─── Supplied material ───
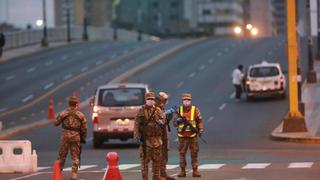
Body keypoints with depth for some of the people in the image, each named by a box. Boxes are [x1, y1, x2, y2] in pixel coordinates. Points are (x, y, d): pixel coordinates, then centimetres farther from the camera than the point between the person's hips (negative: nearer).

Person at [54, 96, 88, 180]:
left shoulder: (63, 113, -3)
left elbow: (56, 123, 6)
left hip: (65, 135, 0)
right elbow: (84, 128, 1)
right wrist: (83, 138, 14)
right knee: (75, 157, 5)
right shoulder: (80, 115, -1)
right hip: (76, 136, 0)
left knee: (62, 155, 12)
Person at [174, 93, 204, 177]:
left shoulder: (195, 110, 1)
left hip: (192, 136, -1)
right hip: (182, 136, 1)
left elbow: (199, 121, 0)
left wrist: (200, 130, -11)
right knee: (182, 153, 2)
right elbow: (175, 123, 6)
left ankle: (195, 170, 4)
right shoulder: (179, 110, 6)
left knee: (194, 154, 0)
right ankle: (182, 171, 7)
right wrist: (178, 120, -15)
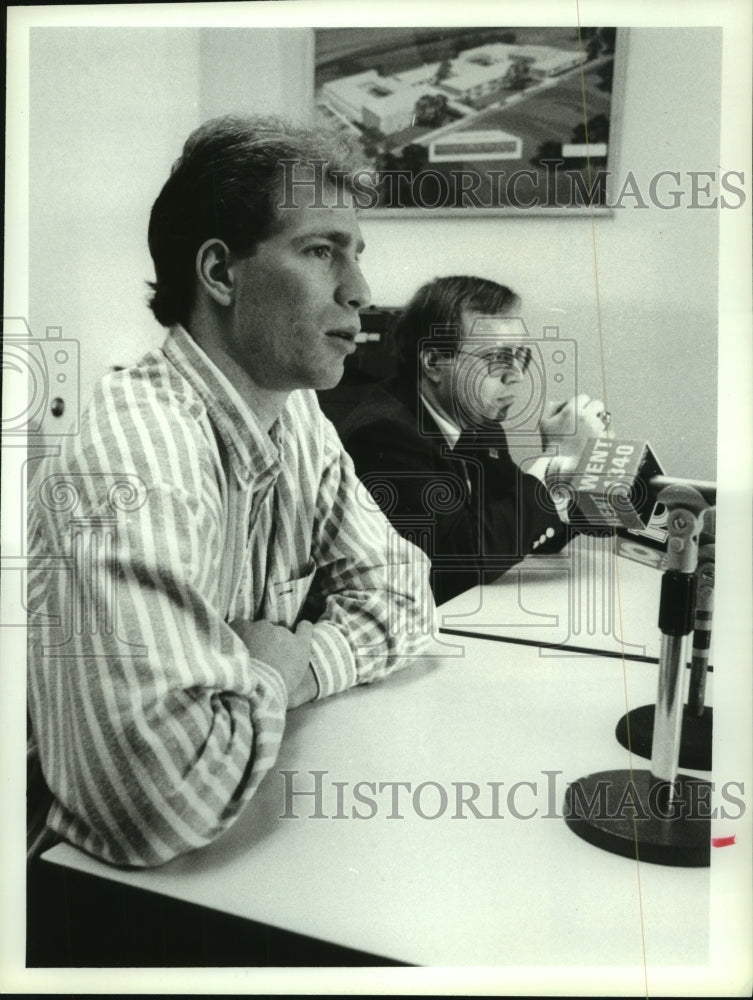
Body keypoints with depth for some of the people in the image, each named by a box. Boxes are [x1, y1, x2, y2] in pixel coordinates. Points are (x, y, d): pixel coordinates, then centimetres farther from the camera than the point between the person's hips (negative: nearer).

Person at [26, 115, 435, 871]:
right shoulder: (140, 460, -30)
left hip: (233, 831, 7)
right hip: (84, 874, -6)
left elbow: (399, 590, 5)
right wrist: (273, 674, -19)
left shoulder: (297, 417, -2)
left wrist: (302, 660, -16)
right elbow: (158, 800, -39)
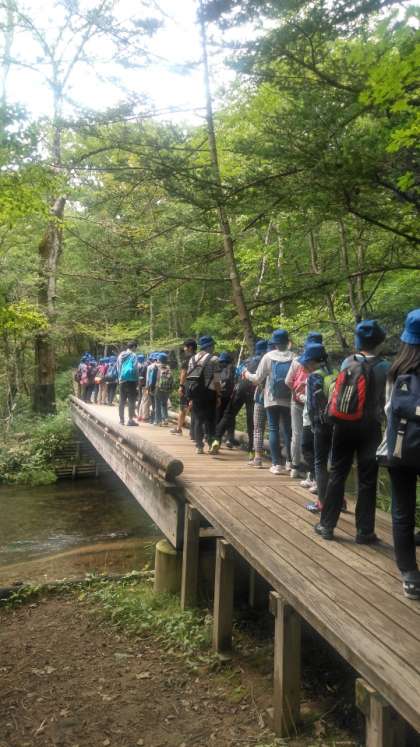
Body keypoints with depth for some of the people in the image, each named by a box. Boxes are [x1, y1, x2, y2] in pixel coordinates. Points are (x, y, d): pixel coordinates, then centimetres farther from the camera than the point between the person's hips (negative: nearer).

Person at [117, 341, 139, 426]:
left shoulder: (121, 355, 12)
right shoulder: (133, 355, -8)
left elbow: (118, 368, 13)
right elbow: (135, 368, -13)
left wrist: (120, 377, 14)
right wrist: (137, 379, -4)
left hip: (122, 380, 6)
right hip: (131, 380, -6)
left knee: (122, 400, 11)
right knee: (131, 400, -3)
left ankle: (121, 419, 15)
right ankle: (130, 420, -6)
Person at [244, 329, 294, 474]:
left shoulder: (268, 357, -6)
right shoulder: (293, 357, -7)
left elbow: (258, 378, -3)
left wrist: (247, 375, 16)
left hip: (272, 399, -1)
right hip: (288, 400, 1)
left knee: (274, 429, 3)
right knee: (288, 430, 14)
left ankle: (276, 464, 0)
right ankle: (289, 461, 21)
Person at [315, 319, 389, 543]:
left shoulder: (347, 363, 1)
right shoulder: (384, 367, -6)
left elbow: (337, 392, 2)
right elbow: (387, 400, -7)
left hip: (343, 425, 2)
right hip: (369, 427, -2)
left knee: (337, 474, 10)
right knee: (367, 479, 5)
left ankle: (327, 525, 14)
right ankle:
───
* Task goal *
Transcribe all the data word for word; the images stay out.

* Output of the exercise *
Body keypoints with depth for some of the people in the image, each named by a box. Boxes are [x1, y1, x2, y2] in pixel coordinates. Points are (x, y, d): pixel coordinates, then centimetres farther from the camera than the point between the person's hips (negative: nearer).

Person at [54, 96, 88, 180]:
left shoulder: (63, 113, -3)
left elbow: (56, 123, 6)
left hip: (65, 135, 0)
right elbow: (84, 128, 1)
right wrist: (83, 138, 14)
right knee: (75, 157, 5)
right shoulder: (80, 115, -1)
right hip: (76, 136, 0)
left knee: (62, 155, 12)
Person at [174, 93, 204, 177]:
left shoulder: (195, 110, 1)
left hip: (192, 136, -1)
right hip: (182, 136, 1)
left elbow: (199, 121, 0)
left wrist: (200, 130, -11)
right knee: (182, 153, 2)
right elbow: (175, 123, 6)
left ankle: (195, 170, 4)
right shoulder: (179, 110, 6)
left knee: (194, 154, 0)
right ankle: (182, 171, 7)
right wrist: (178, 120, -15)
Body keypoints with depth for some of the people in the image, each named by a box. Boxes are [x1, y1, x2, y2] in pixel coordinates. Points are (x, y, d): pixel coordinates, then centimetres farther from the camera than the point between the person's hips (negative: nearer).

Person at [26, 115, 435, 871]:
right shoulder: (140, 460, -30)
left hip: (233, 831, 7)
right hip: (84, 874, -6)
left elbow: (399, 590, 5)
right wrist: (273, 674, -19)
left shoulder: (297, 417, -2)
left wrist: (302, 660, -16)
right elbow: (158, 800, -39)
Body keypoints with depth for some of the people in the image, each named by a box. Boxes are [x1, y1, x2, y2] in pixel coordinates. Points are (x, y, d): pixel coordinates, then centimetres farther from the camera than the point between the person's hips (negative: nearer).

Person at [117, 341, 139, 426]:
left shoulder: (121, 355, 12)
right shoulder: (133, 355, -8)
left elbow: (118, 368, 13)
right elbow: (135, 368, -13)
left wrist: (120, 377, 14)
right wrist: (137, 379, -4)
left hip: (122, 380, 6)
right hip: (131, 380, -6)
left knee: (122, 400, 11)
right knee: (131, 400, -3)
left ankle: (121, 419, 15)
right ankle: (130, 420, -6)
Person at [244, 329, 294, 474]:
left shoulder: (268, 357, -6)
right shoulder: (293, 357, -7)
left elbow: (258, 378, -3)
left wrist: (247, 375, 16)
left hip: (272, 399, -1)
right hip: (288, 400, 1)
left knee: (274, 429, 3)
right knee: (288, 430, 14)
left ankle: (276, 464, 0)
right ankle: (289, 461, 21)
Person at [315, 319, 389, 543]:
left shoulder: (347, 363, 1)
right shoulder: (384, 367, -6)
left elbow: (337, 392, 2)
right elbow: (387, 400, -7)
left hip: (343, 425, 2)
right hip: (369, 427, -2)
left knee: (337, 474, 10)
right knee: (367, 479, 5)
left ankle: (327, 525, 14)
right ankle:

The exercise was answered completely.